Aim of the task: Reproduce only the lines below from the line containing "right knee: (216, 348)" to the line containing "left ankle: (100, 337)", exactly as written, with both end lines kept. Omit the pictures.

Supplied entries:
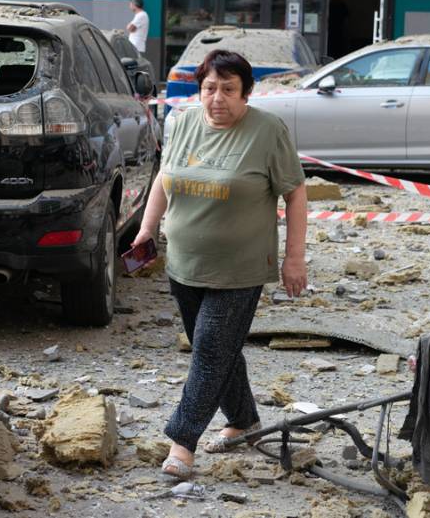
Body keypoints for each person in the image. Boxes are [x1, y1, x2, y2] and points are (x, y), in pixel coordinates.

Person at [130, 49, 308, 479]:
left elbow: (295, 193)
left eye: (229, 89)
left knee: (210, 350)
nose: (217, 98)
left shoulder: (268, 131)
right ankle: (244, 420)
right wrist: (147, 229)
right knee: (216, 348)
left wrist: (294, 258)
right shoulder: (182, 122)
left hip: (241, 267)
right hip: (184, 263)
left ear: (247, 93)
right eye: (210, 88)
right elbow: (165, 178)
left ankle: (182, 441)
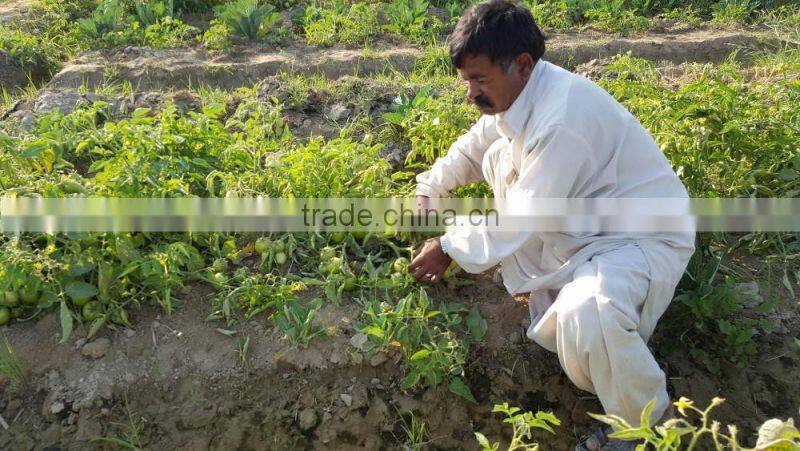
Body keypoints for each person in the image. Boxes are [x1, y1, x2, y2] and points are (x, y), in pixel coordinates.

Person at [406, 1, 695, 449]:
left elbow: (524, 215)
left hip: (638, 240)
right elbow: (476, 144)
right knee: (502, 155)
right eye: (467, 81)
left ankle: (643, 425)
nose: (471, 94)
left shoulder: (562, 117)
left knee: (590, 311)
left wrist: (447, 245)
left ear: (522, 64)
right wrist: (430, 189)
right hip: (584, 237)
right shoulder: (524, 93)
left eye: (480, 80)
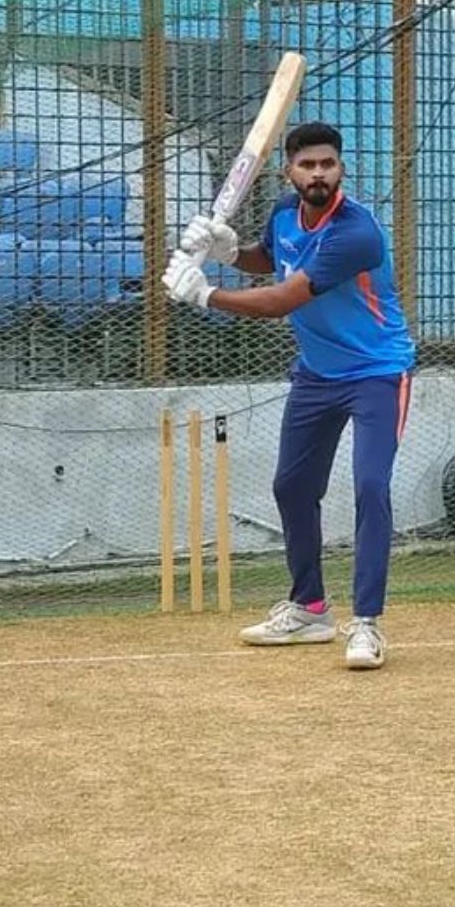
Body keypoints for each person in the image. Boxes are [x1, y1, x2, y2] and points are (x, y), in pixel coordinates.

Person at [162, 122, 416, 672]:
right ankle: (310, 607)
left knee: (371, 485)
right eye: (308, 165)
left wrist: (205, 293)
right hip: (318, 376)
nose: (319, 173)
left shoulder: (357, 232)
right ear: (290, 172)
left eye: (328, 164)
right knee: (292, 486)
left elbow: (284, 298)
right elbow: (271, 259)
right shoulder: (283, 212)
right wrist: (232, 252)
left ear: (341, 168)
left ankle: (367, 624)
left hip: (378, 372)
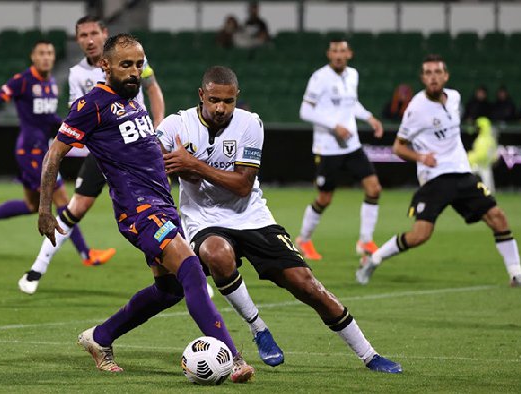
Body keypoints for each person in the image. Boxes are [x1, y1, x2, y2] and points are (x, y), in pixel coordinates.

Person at [37, 34, 255, 383]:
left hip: (163, 208)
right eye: (126, 65)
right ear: (105, 66)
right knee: (192, 270)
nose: (135, 71)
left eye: (139, 64)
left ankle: (100, 337)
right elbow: (53, 156)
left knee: (169, 291)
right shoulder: (91, 105)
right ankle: (232, 356)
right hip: (139, 212)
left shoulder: (132, 101)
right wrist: (45, 209)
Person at [157, 65, 402, 373]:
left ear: (237, 98)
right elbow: (151, 163)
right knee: (217, 254)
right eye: (215, 100)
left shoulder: (250, 124)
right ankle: (258, 327)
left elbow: (243, 185)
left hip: (253, 217)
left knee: (306, 284)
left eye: (228, 101)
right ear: (201, 95)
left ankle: (369, 354)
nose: (221, 108)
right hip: (204, 219)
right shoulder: (175, 126)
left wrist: (194, 165)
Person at [357, 55, 521, 288]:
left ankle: (516, 275)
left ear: (445, 75)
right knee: (420, 235)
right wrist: (420, 157)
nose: (433, 77)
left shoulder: (455, 98)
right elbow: (398, 147)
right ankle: (374, 258)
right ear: (422, 78)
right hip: (435, 178)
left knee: (497, 217)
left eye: (437, 72)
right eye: (428, 73)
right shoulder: (416, 109)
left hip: (462, 173)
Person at [18, 16, 164, 294]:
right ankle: (38, 266)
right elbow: (78, 116)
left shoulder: (131, 57)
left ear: (104, 34)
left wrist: (158, 126)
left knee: (161, 212)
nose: (89, 40)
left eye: (93, 33)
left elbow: (153, 89)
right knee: (76, 208)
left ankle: (189, 275)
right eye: (82, 35)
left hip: (140, 150)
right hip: (105, 153)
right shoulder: (77, 74)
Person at [0, 40, 114, 267]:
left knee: (32, 205)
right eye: (41, 53)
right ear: (33, 57)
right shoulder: (23, 81)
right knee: (62, 198)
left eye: (50, 53)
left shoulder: (52, 83)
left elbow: (48, 118)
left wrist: (69, 128)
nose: (46, 57)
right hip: (29, 151)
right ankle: (86, 254)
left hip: (40, 148)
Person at [296, 38, 384, 261]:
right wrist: (334, 126)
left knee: (374, 188)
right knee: (325, 198)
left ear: (349, 54)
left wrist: (369, 117)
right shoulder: (319, 77)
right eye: (334, 51)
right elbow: (305, 111)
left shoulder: (352, 75)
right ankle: (304, 239)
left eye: (342, 51)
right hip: (328, 148)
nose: (338, 55)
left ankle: (365, 241)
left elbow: (351, 103)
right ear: (329, 54)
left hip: (352, 146)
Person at [468, 117, 498, 193]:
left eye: (478, 128)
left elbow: (480, 155)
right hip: (486, 165)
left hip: (479, 165)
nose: (476, 129)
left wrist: (469, 157)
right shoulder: (490, 139)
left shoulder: (482, 140)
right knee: (488, 183)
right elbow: (495, 154)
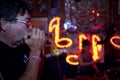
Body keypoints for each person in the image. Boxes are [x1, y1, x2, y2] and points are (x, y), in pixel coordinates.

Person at [0, 0, 45, 80]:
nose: (30, 28)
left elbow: (37, 70)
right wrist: (35, 51)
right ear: (4, 24)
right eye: (26, 22)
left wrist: (37, 50)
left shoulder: (24, 45)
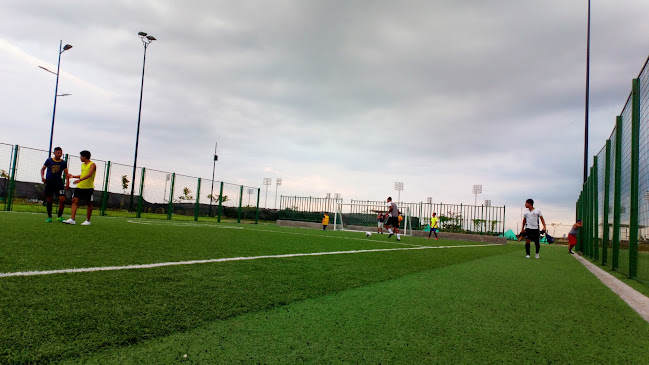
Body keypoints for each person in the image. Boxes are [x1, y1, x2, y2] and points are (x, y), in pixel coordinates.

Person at [64, 150, 97, 226]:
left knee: (89, 203)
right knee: (74, 200)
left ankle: (88, 220)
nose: (80, 158)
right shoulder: (82, 165)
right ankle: (72, 219)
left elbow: (89, 175)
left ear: (84, 156)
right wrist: (73, 176)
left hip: (88, 187)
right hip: (80, 187)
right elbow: (82, 175)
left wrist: (80, 180)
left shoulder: (92, 165)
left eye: (81, 156)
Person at [40, 147, 70, 222]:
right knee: (49, 199)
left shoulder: (63, 162)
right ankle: (49, 216)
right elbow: (42, 169)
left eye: (61, 153)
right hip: (49, 183)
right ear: (54, 153)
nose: (59, 154)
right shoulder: (49, 160)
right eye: (58, 153)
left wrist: (68, 183)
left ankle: (59, 216)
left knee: (62, 199)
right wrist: (43, 177)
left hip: (59, 183)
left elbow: (66, 173)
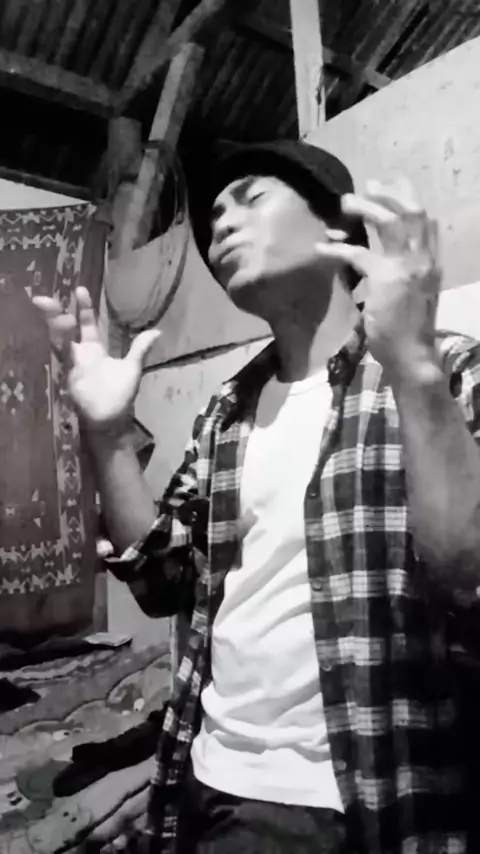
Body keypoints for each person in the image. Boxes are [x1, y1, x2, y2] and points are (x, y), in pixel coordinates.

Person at [34, 139, 480, 854]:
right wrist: (109, 434)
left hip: (350, 796)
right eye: (213, 215)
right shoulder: (227, 410)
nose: (220, 223)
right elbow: (162, 579)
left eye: (251, 198)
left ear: (336, 228)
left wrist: (415, 365)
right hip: (203, 770)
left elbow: (467, 572)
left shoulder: (450, 368)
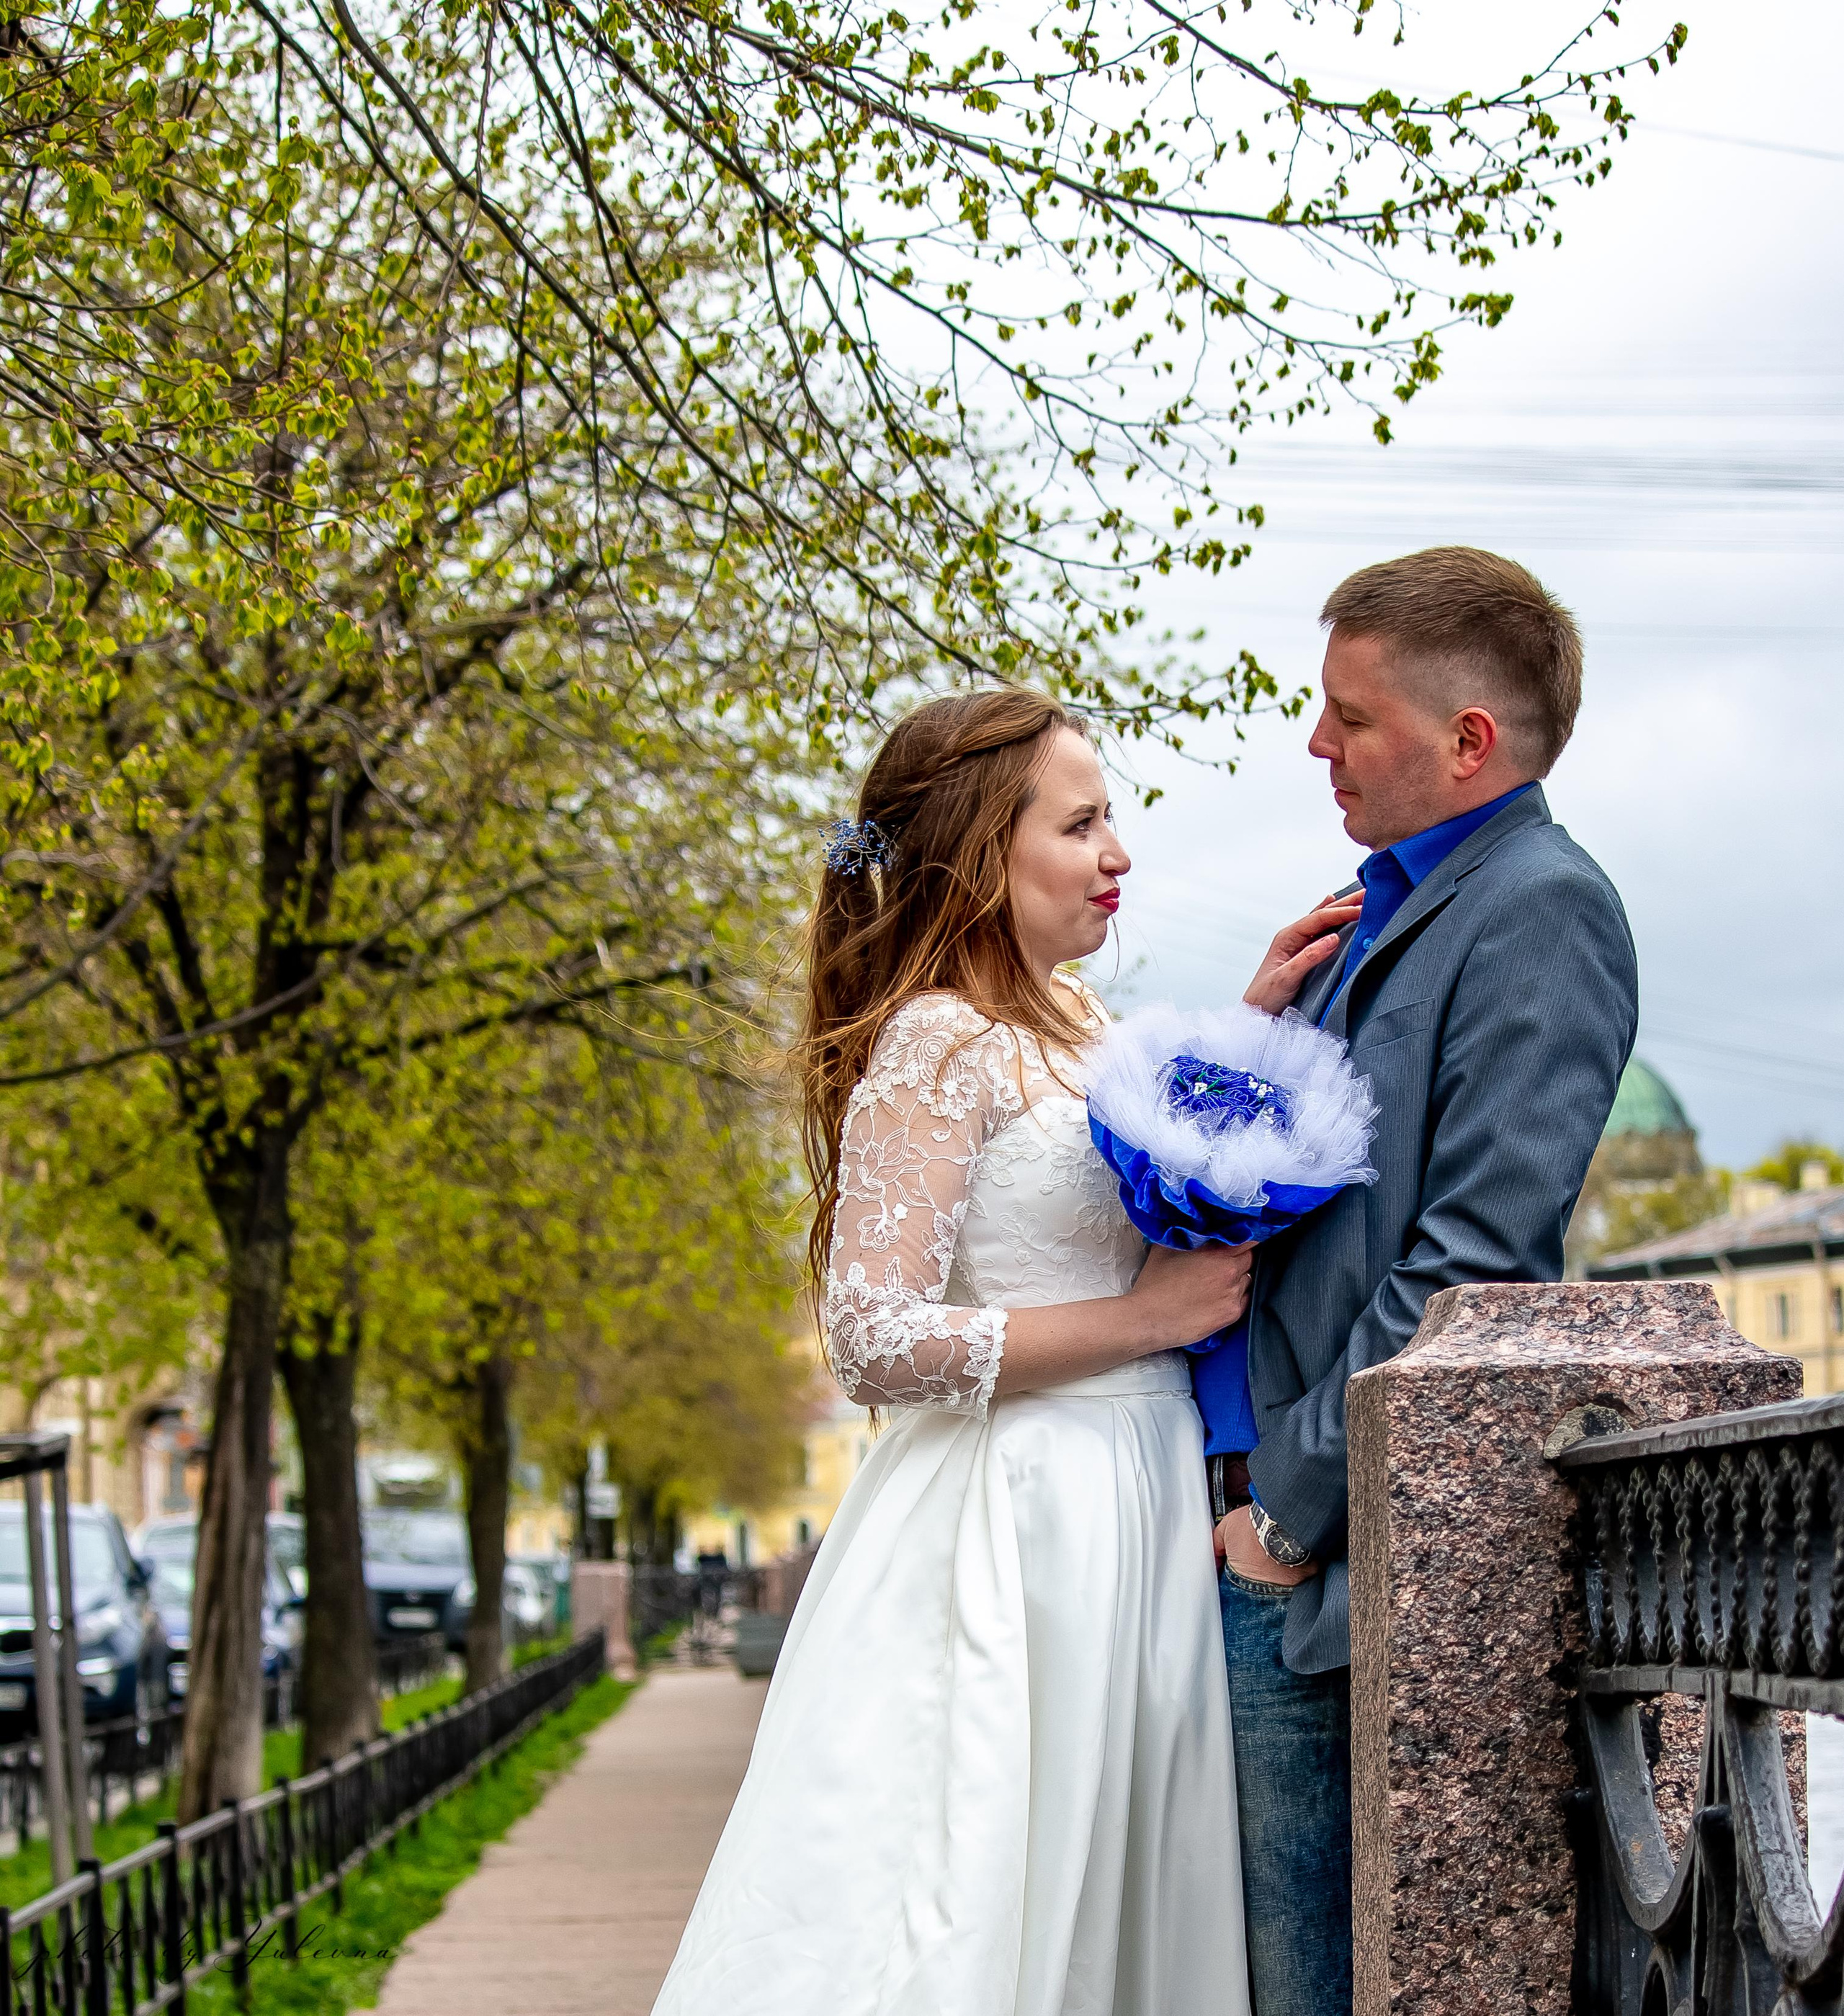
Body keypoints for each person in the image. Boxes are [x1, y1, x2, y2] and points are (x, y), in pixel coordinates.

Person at [650, 689, 1349, 2016]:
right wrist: (1144, 1322)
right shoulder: (936, 1038)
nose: (1118, 855)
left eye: (1112, 823)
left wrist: (1250, 1029)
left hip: (1135, 1505)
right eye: (1082, 825)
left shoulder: (1080, 1024)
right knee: (982, 1888)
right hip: (1018, 1521)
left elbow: (1138, 1184)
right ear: (984, 850)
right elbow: (872, 1335)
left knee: (1119, 1892)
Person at [1206, 547, 1640, 2016]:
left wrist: (1286, 1508)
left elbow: (1472, 1267)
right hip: (1270, 1543)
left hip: (1330, 1572)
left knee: (1312, 1987)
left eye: (1348, 717)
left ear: (1467, 742)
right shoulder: (1374, 903)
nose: (1313, 745)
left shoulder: (1541, 907)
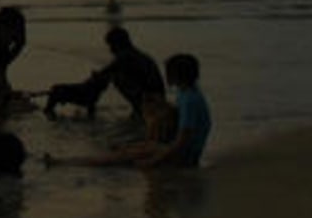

Task response:
right knee: (216, 348)
left wrist: (294, 258)
right shoulder: (182, 122)
left hip: (241, 267)
right hip: (184, 263)
left ear: (247, 93)
right eye: (210, 88)
right elbow: (165, 178)
left ankle: (182, 441)
Body keypoints for each person in the image. Boxes are [x1, y1, x2, y2] and points are (x, y), in pixel coordinates.

Person at [406, 1, 695, 449]:
left elbow: (524, 215)
left hip: (638, 240)
right elbow: (476, 144)
right knee: (502, 155)
right eye: (467, 81)
left ankle: (643, 425)
nose: (471, 94)
left shoulder: (562, 117)
left knee: (590, 311)
left wrist: (447, 245)
left ear: (522, 64)
right wrist: (430, 189)
right hip: (584, 237)
right shoulder: (524, 93)
left eye: (480, 80)
Body keypoints for each person in the image. Boxes are [x1, y1, x2, y2] and points are (x, y), in pixel coordinates.

Person at [162, 122, 416, 672]:
right ankle: (310, 607)
left knee: (371, 485)
right eye: (308, 165)
left wrist: (205, 293)
right hip: (318, 376)
nose: (319, 173)
left shoulder: (357, 232)
right ear: (290, 172)
left eye: (328, 164)
right knee: (292, 486)
left elbow: (284, 298)
right elbow: (271, 259)
right shoulder: (283, 212)
right wrist: (232, 252)
left ear: (341, 168)
left ankle: (367, 624)
left hip: (378, 372)
Body keypoints for each person in the image. Boxes are [x1, y1, x2, y2] and points are (x, y), in pixel coordinates.

Person at [37, 34, 255, 383]:
left hip: (163, 208)
right eye: (126, 65)
right ear: (105, 66)
right knee: (192, 270)
nose: (135, 71)
left eye: (139, 64)
left ankle: (100, 337)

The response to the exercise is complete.